(Beginning of Page excerpt)
- Battle of Muş: Part of Timurid invasions of Azerbaijan
| Location | Muş, Turkey |
| Result | Qara Qoyunlu victory |

Belligerents
- Qara Qoyunlu: Timurid Empire

Commanders and leaders
- Qara Muhammad Qara Yusuf Yar Ali Pir Omar: Jahanshah Bahadur (WIA) Shah Malik † Amir Muhammad Aqbalshah Sheikh Ali Bahadur Amir Mirek

Strength
- 12,000: Unknown but more

Casualties and losses
- Unknown: Heavy

= Battle of Muş (1387) =

The Battle of Muş was a clash in 1387 between a large army sent by Amir Timur following the Battle of Çapakçur (1387), and the forces of Qara Muhammad and his son Qara Yusuf of the Qara Qoyunlu.

== Prelude ==
In 1386, Amir Timur had conquered much of Iran and was advancing west. The Qara Qoyunlu refused to submit to the Timurids. Timur accused the Qara Qoyunlu of attacking and looting a Hajj caravan, using it as justification to launch an invasion.
Departing from Nakhchivan in 1387, Timur's forces first captured the fortress of Bayazid (also known as Aydın Castle). He then approached the fortress of Avnik, held by Mısırlı Hoca, son of Qara Muhammad. Unable to take the formidable fortress, Timur encamped near the Çapakçur River and dispatched three wings of his army under his son Miran Shah, Muhammad Mirek, Sheikh Ali, Iqbalshah, and Tilek Kavçin.
Qara Muhammad, along with his son Qara Yusuf, withdrew to narrow mountain passes and ambushed the Timurid forces, inflicting heavy losses.
(End of Page excerpt)
**What the task asks:**
Can you repeat word for word the part of the Battle of Muş article that opens with the words containing "Departing from Nakhchivan" and closes with "inflicting heavy losses."?
(Beginning of Provided data)
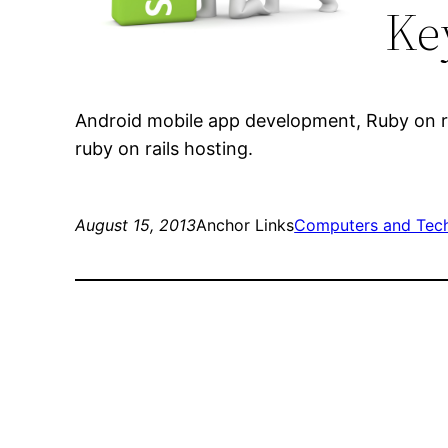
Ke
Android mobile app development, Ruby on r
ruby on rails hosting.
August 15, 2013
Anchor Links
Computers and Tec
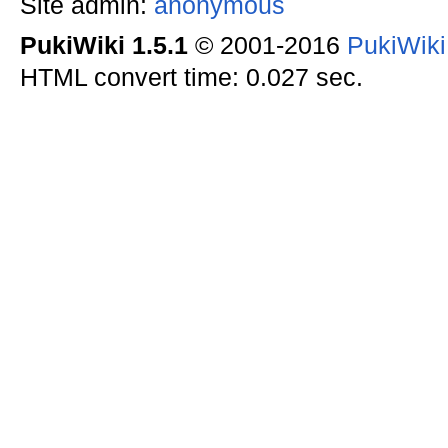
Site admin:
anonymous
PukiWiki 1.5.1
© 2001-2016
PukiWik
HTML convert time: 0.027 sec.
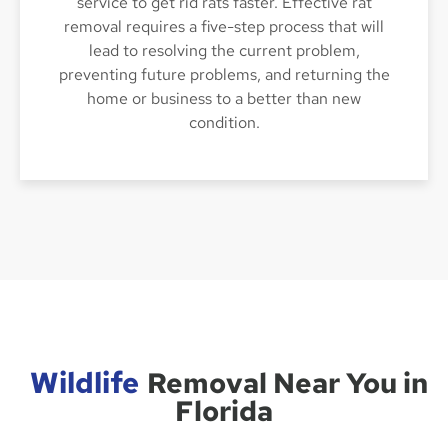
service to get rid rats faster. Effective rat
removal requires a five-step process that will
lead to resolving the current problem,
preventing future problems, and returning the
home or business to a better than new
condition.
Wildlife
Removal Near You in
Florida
(End of Provided data)
**Reply:**
Departing from Nakhchivan in 1387, Timur's forces first captured the fortress of Bayazid (also known as Aydın Castle). He then approached the fortress of Avnik, held by Mısırlı Hoca, son of Qara Muhammad. Unable to take the formidable fortress, Timur encamped near the Çapakçur River and dispatched three wings of his army under his son Miran Shah, Muhammad Mirek, Sheikh Ali, Iqbalshah, and Tilek Kavçin.
Qara Muhammad, along with his son Qara Yusuf, withdrew to narrow mountain passes and ambushed the Timurid forces, inflicting heavy losses.